Last year I noted a new book on the actress in my weekly news roundup, and I'm glad to say that I've now had the opportunity to read an e-copy of RUTH ROMAN: A CAREER PORTRAIT. It was written by Derek Schulthorpe and published by McFarland.

Schulthorpe has written several other books on favorite actors which I have purchased for my shelves, including volumes on Claire Trevor, Edmond O'Brien, and Brian Donlevy. I found his latest biography as interesting and informative as those titles, documenting the life of an actress who achieved a certain level of career success yet perhaps can't be said to have reached the highest levels of stardom.

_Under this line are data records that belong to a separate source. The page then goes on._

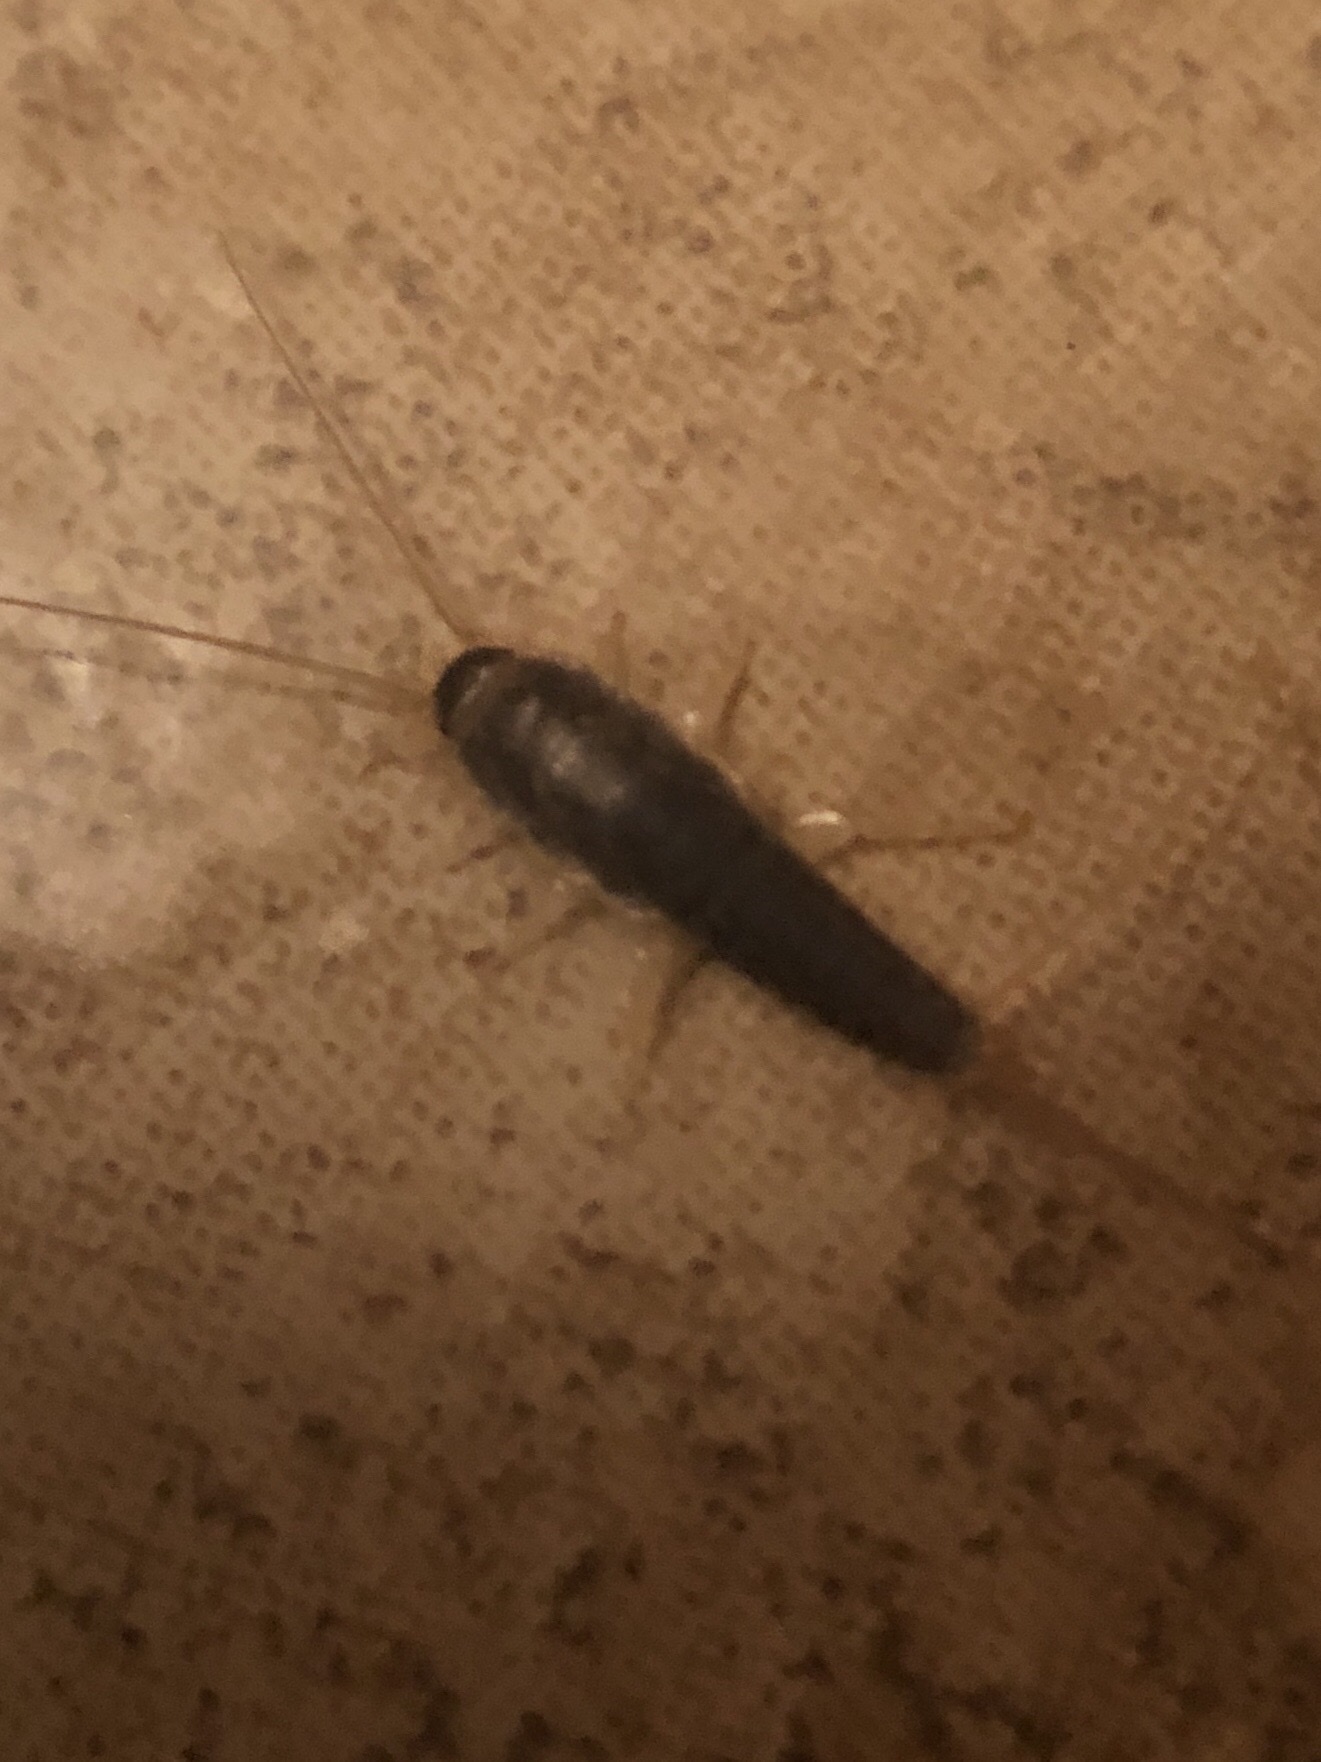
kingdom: Animalia
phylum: Arthropoda
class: Insecta
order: Zygentoma
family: Lepismatidae
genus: Ctenolepisma
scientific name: Ctenolepisma longicaudatum
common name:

Sculthorpe documents Roman's rise from a very poor childhood; in her earliest years she was raised in a carnival owned by her parents, then after her father's early death she grew up in Boston. After a failed early marriage she was still in her teens when she first went to New York looking for work on Broadway, and in fact she first met her future TOMORROW IS ANOTHER DAY costar Steve Cochran at that time. (Cochran and Roman are seen in the accompanying photo.)

After turning 20 Roman decided to try her luck in Hollywood, toiling for several years in bit parts and enduring many casting disappointments before receiving the lead role in BELLE STARR'S DAUGHTER (1948) after which her career finally took off.  She appeared in many good or even great films over the years, including the titles mentioned at the top of this review.

Roman's personal life also didn't lack for drama; she had three failed marriages before the last one finally "took." In 1956 she and her young son survived the sinking of the Andrea Doria.

Schulthorpe was able to provide an impressive amount of detail on Roman's early years and beyond; the book is packed with information on Roman's work, along with a great deal of information on roles she didn't get. The author skillfully weaves quotes from the actress herself into the narrative.

I learned a great deal about Roman's life; as much as the book is a portrait of her success, it's also a somewhat brutal recounting of just how hard the movie acting life could be, with endless casting "near misses."

My only real criticism of the book is that an editor needed to break up some lengthy run-on paragraphs for ease of reading. Otherwise, I think anyone interested in the actress and her career will find the book of value.

RUTH ROMAN: A CAREER PORTRAIT is 218 pages, including a filmography, notes, and index; it includes 49 photos, including some provided by Roman's third husband.

Please visit the publisher,, for additional information.

Thanks to McFarland for providing an e-copy of this book for review.


Blogger Raquel Stecher said...

I'll have to check out this author! Thanks for your review.